Tesla picks insider as board chairwoman
Tesla chose Robyn Denholm to succeed Elon Musk as chairwoman of its board, putting an independent director into the position of contending with the carmaker’s mercurial chief executive following his run-ins with regulators and investors.
Denholm, 55 — one of two women on Tesla’s nine-member board — will assume the role of chairwoman effective immediately, the company said. A director since 2014, she will leave her position as chief financial officer and head of strategy at Australian phone company Telstra Corp. at the end of her six-month notice period.
The appointment marks the end of an era for Musk, 47, who became chairman when he led a $7.5 million initial investment in Tesla in April 2004. While Musk will remain CEO and a board director, the fallout from his Twitter posts — which started with a claim that he secured funding and support to buy out investors at $420 a share — will last for years to come.
“While Denholm is technically an independent member of the board, she has been part of the Musk team for some time now and that suggests she will not be up to the task of checking Musk’s worst instincts,” said Stephen Diamond, a professor of law at Santa Clara University who specializes in corporate governance. “And, of course, that was the whole point of the SEC settlement.”
Ceding the role of chairman was a condition of the accord Musk reached with the Securities and Exchange Commission in September to settle fraud charges related to his tweets on taking the company private.
In addition to agreeing to a three-year ban from serving as chairman, Musk and Tesla agreed that the company would add two new independent directors to the board by late December. The Tesla board is actively continuing the search to fill those posts.

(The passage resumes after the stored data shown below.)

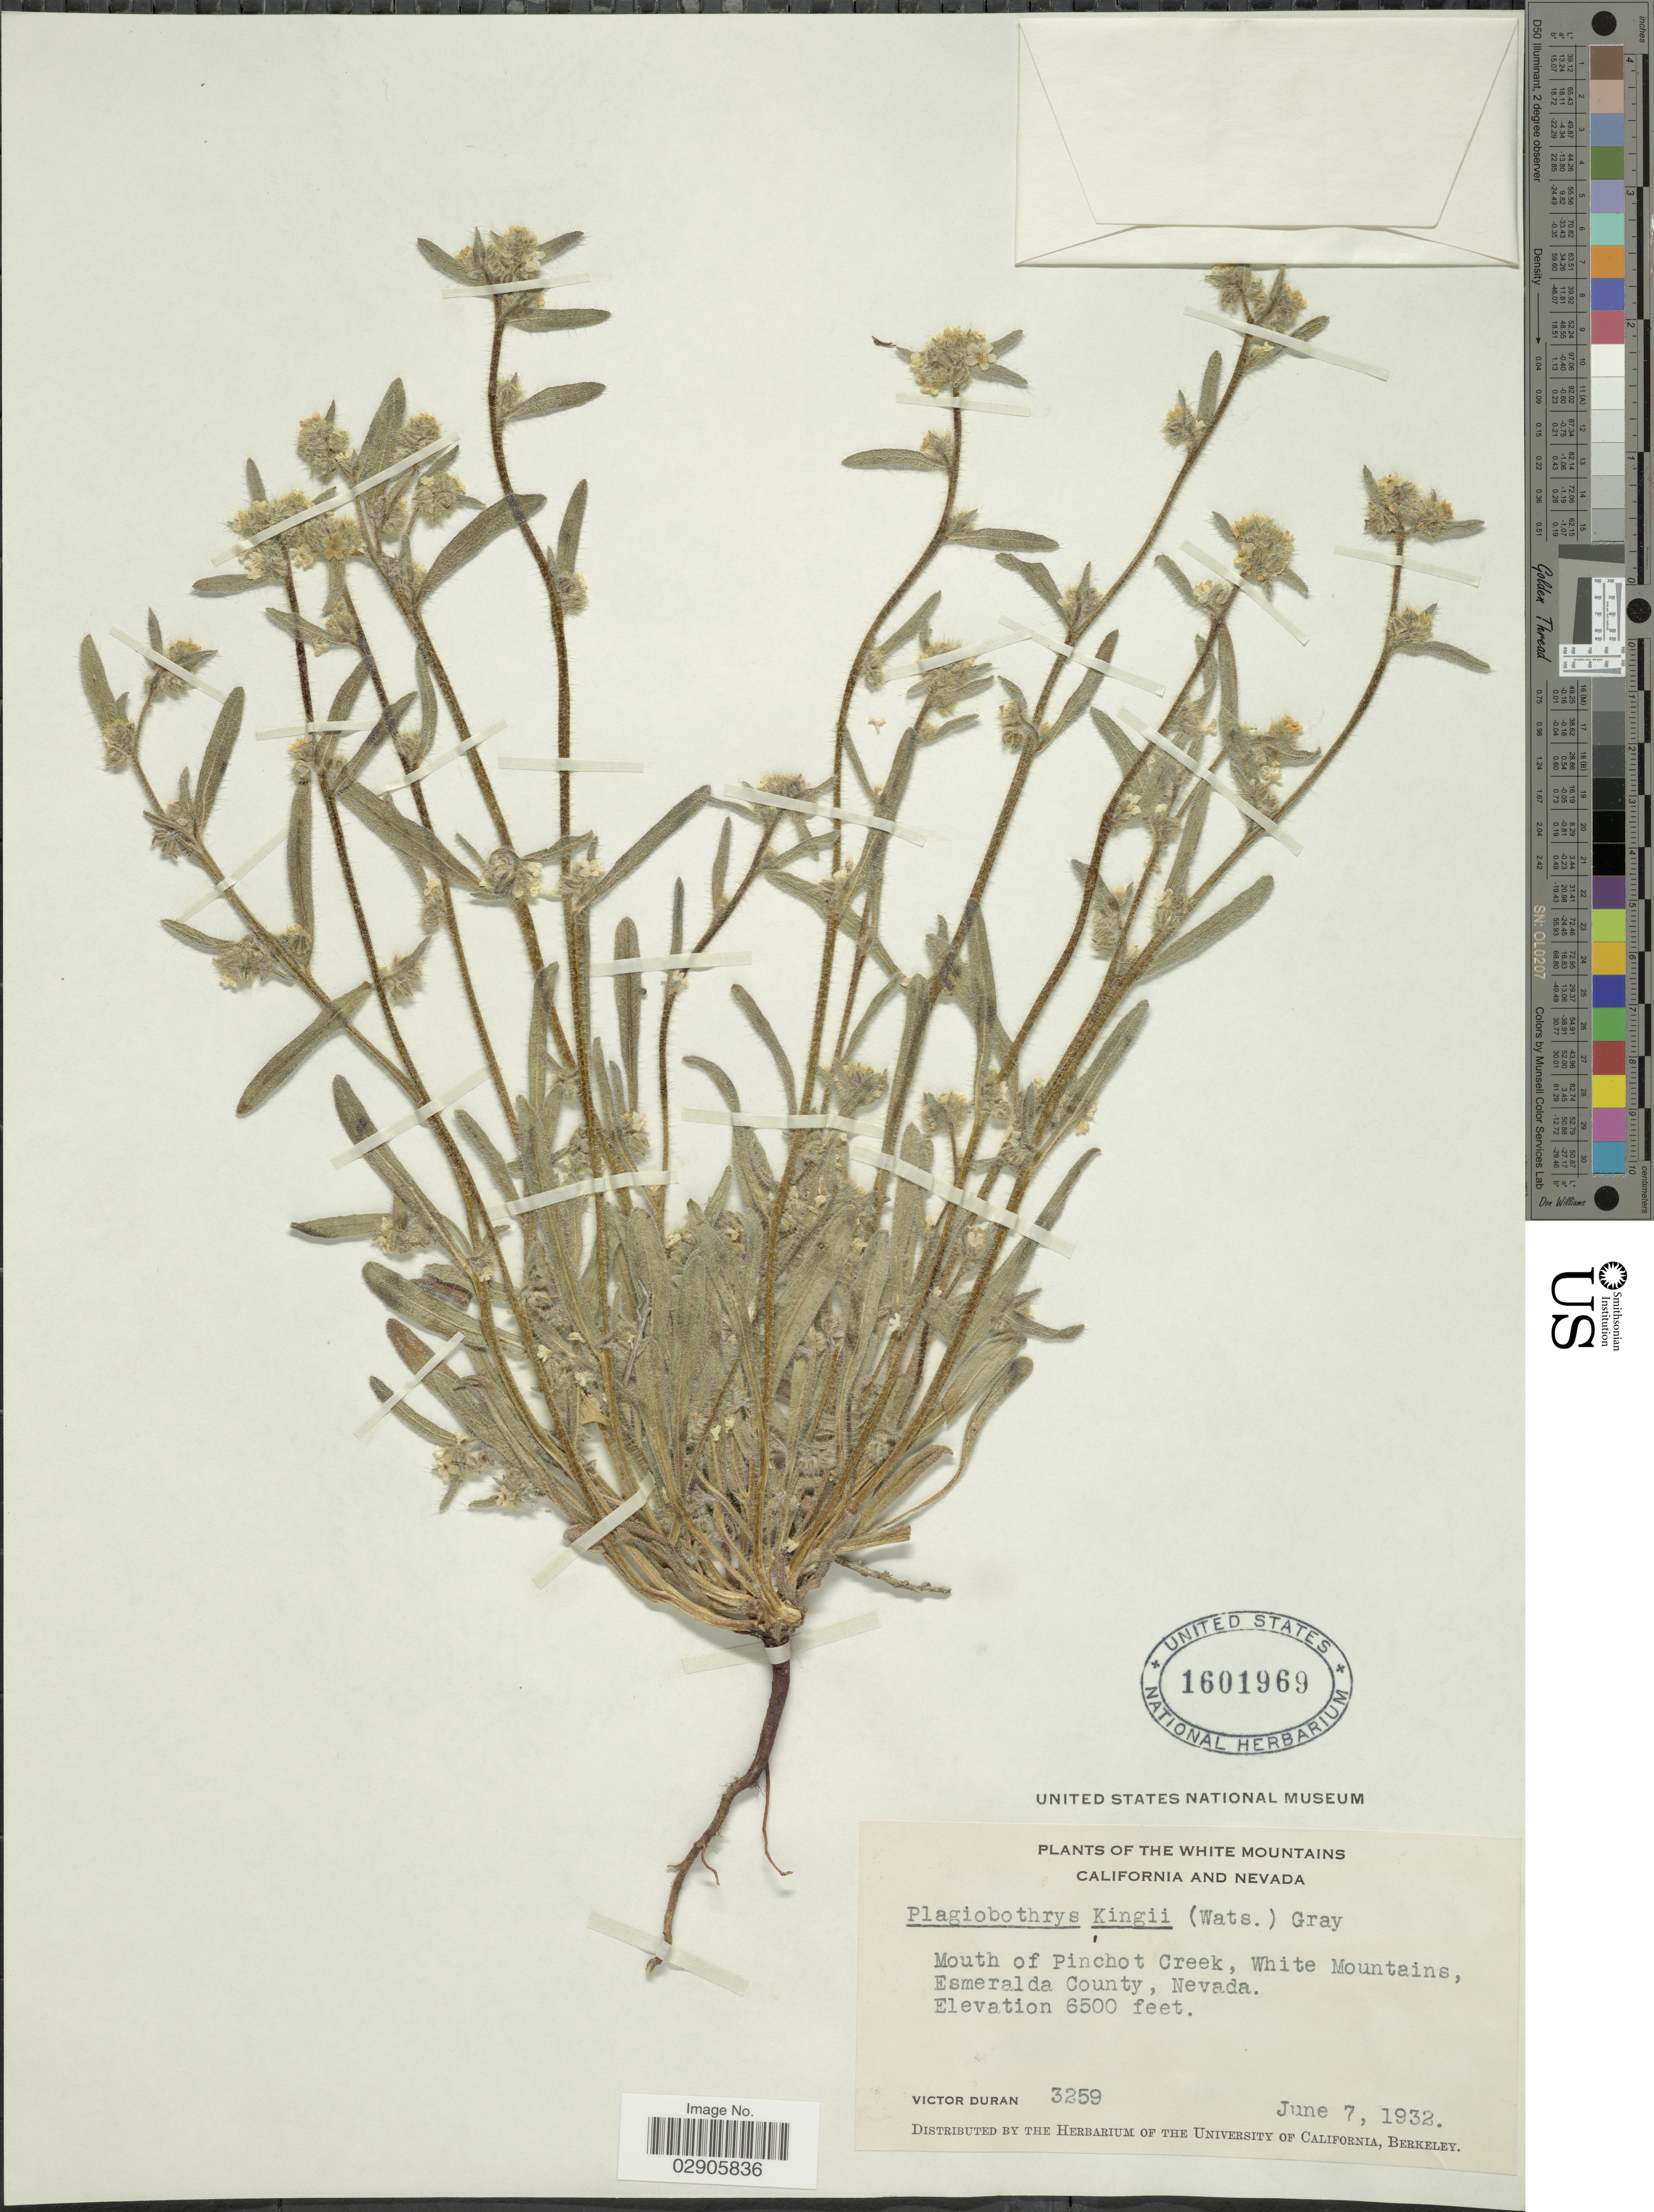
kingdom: Plantae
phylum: Tracheophyta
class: Magnoliopsida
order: Boraginales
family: Boraginaceae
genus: Plagiobothrys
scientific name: Plagiobothrys kingii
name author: (S. Watson) A. Gray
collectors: V. Duran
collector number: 3259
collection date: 1932-06-07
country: United States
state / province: Nevada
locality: The White Mountains California. Mouth of Pinchot Creek, White Mountains, Esmeralda County.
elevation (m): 1981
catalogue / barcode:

Denholm, who has only been in the Telstra CFO job for a little over a month, said she plans to devote herself full time to the role of Tesla chairwoman when her obligations to the Melbourne-based telecommunications company are complete. She won’t take another job.
“I believe in this company, I believe in its mission and I look forward to helping Elon and the Tesla team achieve sustainable profitability and drive long-term shareholder value,” Denholm said in the statement.
Denholm has worked at Toyota, Sun Microsystems and Juniper Networks, where she was chief financial and operations officer.